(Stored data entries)
****************

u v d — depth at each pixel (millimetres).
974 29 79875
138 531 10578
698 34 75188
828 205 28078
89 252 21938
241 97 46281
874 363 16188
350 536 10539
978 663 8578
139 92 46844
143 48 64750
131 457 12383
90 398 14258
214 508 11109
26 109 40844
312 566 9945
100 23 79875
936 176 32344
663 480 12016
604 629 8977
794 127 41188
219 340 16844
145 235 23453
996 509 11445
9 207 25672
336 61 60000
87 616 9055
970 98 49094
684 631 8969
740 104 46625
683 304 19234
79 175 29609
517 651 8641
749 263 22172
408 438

****************

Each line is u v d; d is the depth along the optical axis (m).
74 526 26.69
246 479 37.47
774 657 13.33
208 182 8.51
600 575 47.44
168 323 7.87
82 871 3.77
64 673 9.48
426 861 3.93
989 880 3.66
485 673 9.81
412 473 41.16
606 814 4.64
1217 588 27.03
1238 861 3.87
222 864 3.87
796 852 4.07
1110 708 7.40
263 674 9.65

****************

* **EXERCISE REQUIREMENTS**: Using the data above, extract exactly the lines from the one that holds "u v d — depth at each pixel (millimetres)." to the one that holds "145 235 23453", both ends included, and no others.

* **EXERCISE ANSWER**:
u v d — depth at each pixel (millimetres).
974 29 79875
138 531 10578
698 34 75188
828 205 28078
89 252 21938
241 97 46281
874 363 16188
350 536 10539
978 663 8578
139 92 46844
143 48 64750
131 457 12383
90 398 14258
214 508 11109
26 109 40844
312 566 9945
100 23 79875
936 176 32344
663 480 12016
604 629 8977
794 127 41188
219 340 16844
145 235 23453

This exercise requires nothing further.